Остров «Недоразумения». Повести и рассказы о севере, о людях - страница 14
Хотя я в своё время и служил в ВМФ на Балтике, бывал и штормах и на островах в Балтийском море, но такого сильного впечатления, как здесь, я почему-то в то время не получил. В Охотском море и на этом острове всё было для меня настолько ново и интересно, что я просто не успевал постичь умом эти новые для меня загадки и неожиданные откровения северной природы.
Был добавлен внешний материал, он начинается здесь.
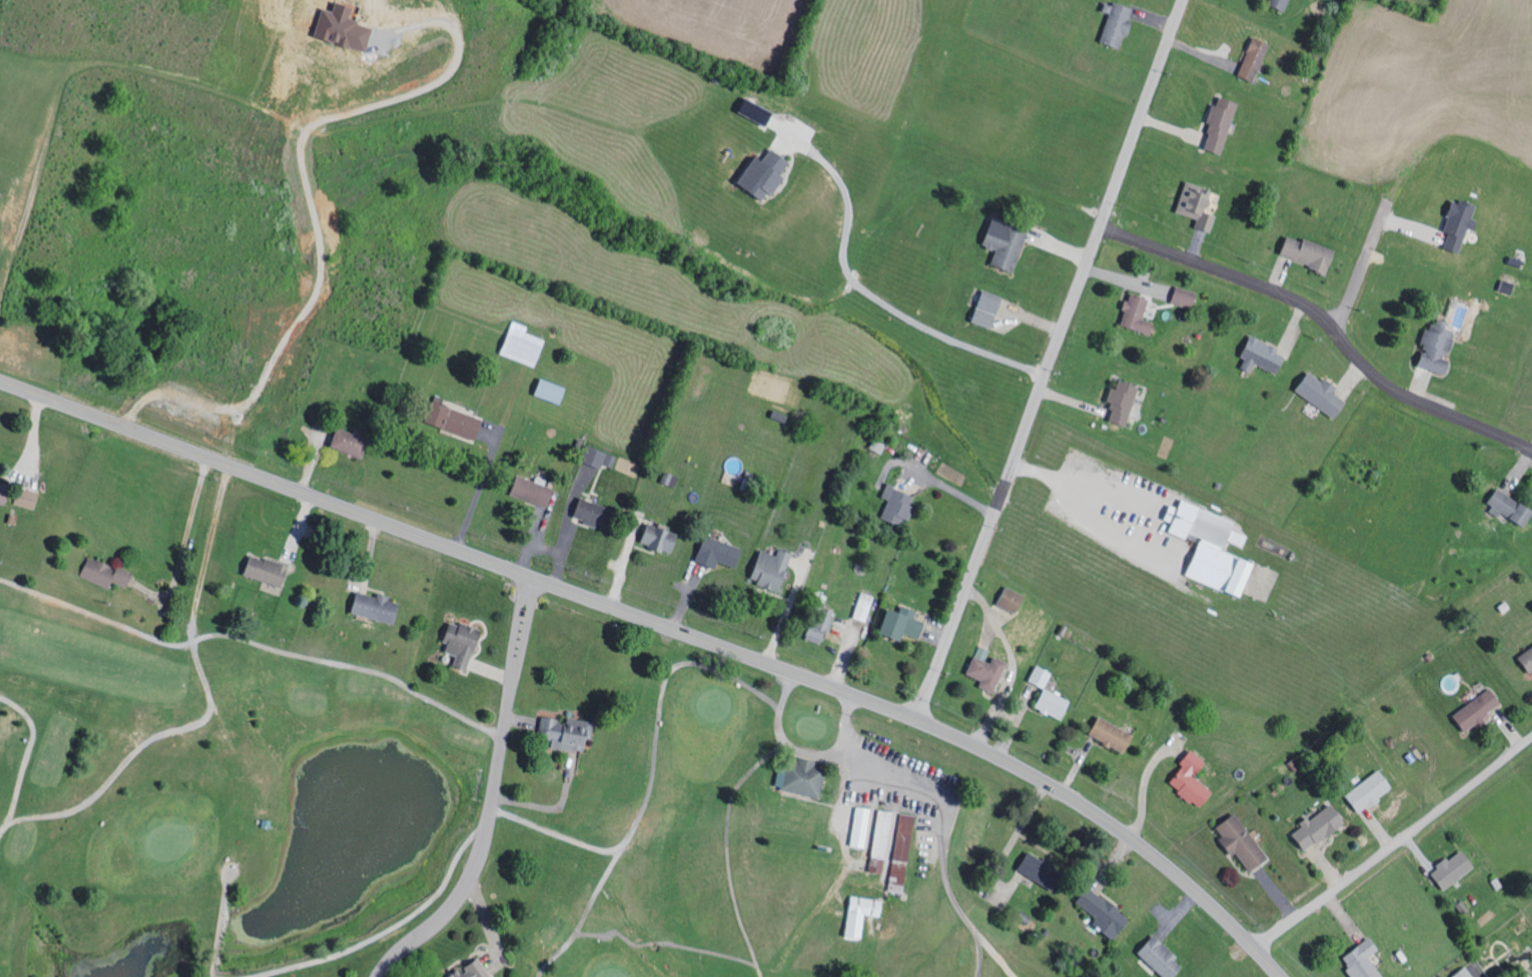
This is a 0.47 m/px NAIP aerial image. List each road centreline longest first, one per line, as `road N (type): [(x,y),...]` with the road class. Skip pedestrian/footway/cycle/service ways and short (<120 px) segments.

Весна взорвалась весенним шумом: то со штормовым завыванием ветра, рёвом волн и грохотом прибрежных валунов, перекатывающихся как песчинки под ударами гигантских валов взбесившегося моря, то тишиной и полным штилем с запахами рыбы, крабов, йода, соли и морской капусты, тоннами устилавшей берег зелёной лентой. Это был невообразимый букет запахов, который я пил своими лёгкими и не мог надышаться.
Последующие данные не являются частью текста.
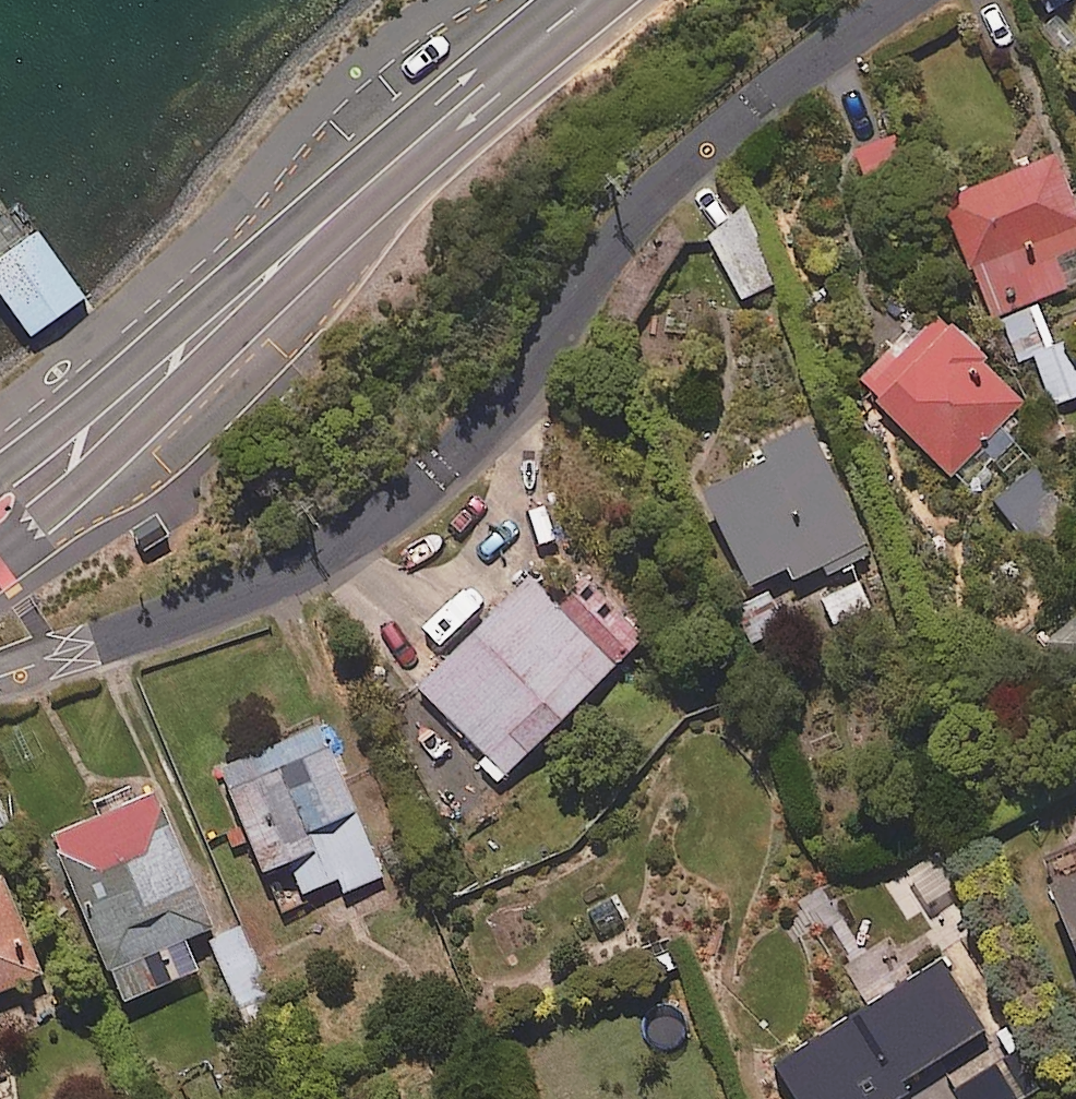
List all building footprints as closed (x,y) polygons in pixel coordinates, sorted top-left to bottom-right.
[(1075,277),(1075,203),(1054,144),(944,186),(991,309),(1075,277)] [(780,274),(745,203),(705,223),(741,294),(780,274)] [(41,237),(0,265),(0,298),(32,344),(88,305),(41,237)] [(1038,301),(1006,313),(1042,405),(1075,392),(1075,356),(1067,332),(1052,337),(1038,301)] [(1028,397),(944,304),(864,376),(947,469),(1028,397)] [(867,545),(809,407),(757,429),(763,445),(702,471),(746,575),(787,557),(795,575),(867,545)] [(1035,458),(992,490),(1033,546),(1075,515),(1075,513),(1035,458)] [(503,765),(613,660),(632,642),(572,579),(553,597),(529,572),(419,677),(503,765)] [(381,872),(322,718),(220,758),(260,861),(289,850),(303,886),(338,872),(343,887),(381,872)] [(212,916),(155,781),(52,824),(122,993),(196,962),(182,928),(212,916)] [(1046,853),(1075,934),(1075,842),(1046,853)] [(41,967),(3,867),(0,868),(0,982),(41,967)] [(275,996),(241,920),(208,935),(242,1011),(275,996)] [(902,1074),(984,1025),(940,952),(772,1053),(799,1098),(861,1098),(864,1097),(865,1098),(882,1098),(908,1084),(902,1074)] [(967,1098),(1026,1098),(1043,1090),(1019,1047),(957,1081),(967,1098)]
Весна давно чувствовалась и в скудной природе острова, и я, хоть и ждал прихода лета, но внезапно обнаружил, что этот момент упустил. Всё произошло как в немом кино, просто кадры передернулись, и всё серое стало вдруг зелёным, с проплешинами белого снега, затаившегося на северных склонах. Уродливо кривые каменные берёзки выбросили молодые клейкие ярко-зелёные листочки, на фоне которых даже не блещущий стройностью ствол их матери казался изящным станом молодой берёзки средней полосы России. Залёгший на зиму кедровый стланик, проспав под снежным одеялом холода, поднялся, выпрямился и тоже выбросил почки, зачатки кедровых шишек, продолжателей рода.
Вечнозелёная пихта тоже выплеснула на свои мелкие иголки все запасы яркой зелени, красуясь перед кустарником, у которого ещё не было листочков, а лишь мелкие бутончики будущих листьев. Но это вопрос лишь нескольких дней или даже часов, ведь вся северная природа спешит взять у короткого лета каждую минуту тепла, каждый лучик солнца, и это основное правило в борьбе за выживание. Молодая травка да всё остальное росло прямо на камнях, на скалах, пуская свои корни в трещины, закрепляясь каким-то чудом и добывая себе необходимое питание.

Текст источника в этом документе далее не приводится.